Dios es nuestra seguridad y protección

Antes vivíamos lejos de Dios por causa del pecado, aunque teníamos bendiciones generales y comunes, ahora por medio de Cristo somos unidos a él y tenemos las bendiciones eternas que nos hacen bien cada instante. Dios nos sacó de la maldición del pecado y por medio de Cristo derrotó a satanás quien nos tenia aprisionados. Por medio de Cristo siempre podemos encontrar un lugar en Dios, tenemos comunión con él y podemos disfrutar de sus cuidados.

«Dios ha cumplido sus promesas en Cristo, porque Cristo es el cumplimiento de toda la Palabra de Dios, él mismo es la Palabra en carnada y si lo recibimos y creemos en él, entonces mora en nosotros, nos liberta del mal y nos da vida eterna. Cristo es la garantía y la seguridad de que Dios cumple lo que promete, Dios es fiel y veraz, porque todo lo que anunció anticipadamente sobre Cristo fue cumplido, y todo esto es con el propósito de nuestra salvación.»
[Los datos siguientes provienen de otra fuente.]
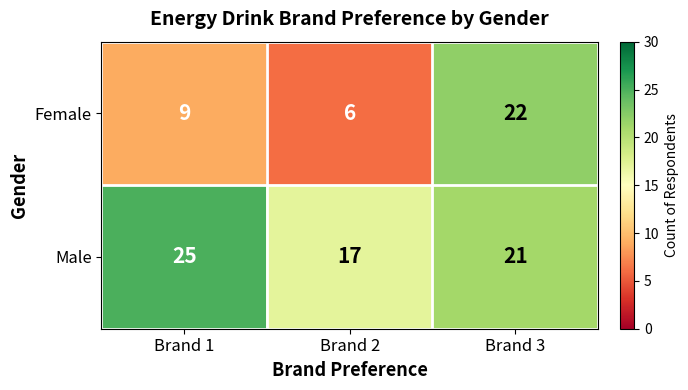

How many Female values are between 6 and 22?

3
En cualquiera de nuestras angustias Dios tiene el refugio seguro, Cristo es este refugio, porque Cristo nos une con Dios, porque Cristo vino para revelarnos a Dios y porque Cristo nos acompaña siempre como Salvador eterno. La palabra de Dios no es sólo conocimiento de quien es Dios o de lo que promete y hace, Su Palabra en nosotros implica relación y es la experiencia espiritual con Cristo, ya que siempre podemos gozar de su presencia y de las bendiciones de su muerte, por esto es por lo que, con Dios por medio de Cristo siempre vamos a estar seguros y protegidos del mal.

Siempre que entremos en contacto con la Palabra de Dios conoceremos más el evangelio y así tendremos más seguridad en Cristo, porque él es el evangelio y Dios nos asiste para ser más convencidos de Cristo, para abrazar todas sus promesas, de tal manera que aprenderemos a esperar siempre en él. Así es como Cristo para nosotros es nuestra hitación segura con Dios. No tengamos miedo de las aflicciones, ni murmuremos en los tiempos angustiosos, mejore aferrémonos a Cristo y disfrutemos el operar de su gracia y poder, porque justo en los tiempos adverso tenemos la oportunidad de conocer y disfrutar más a Cristo, porque nunca nos deja solos, más bien, su presencia será nuestro escondedero fiel.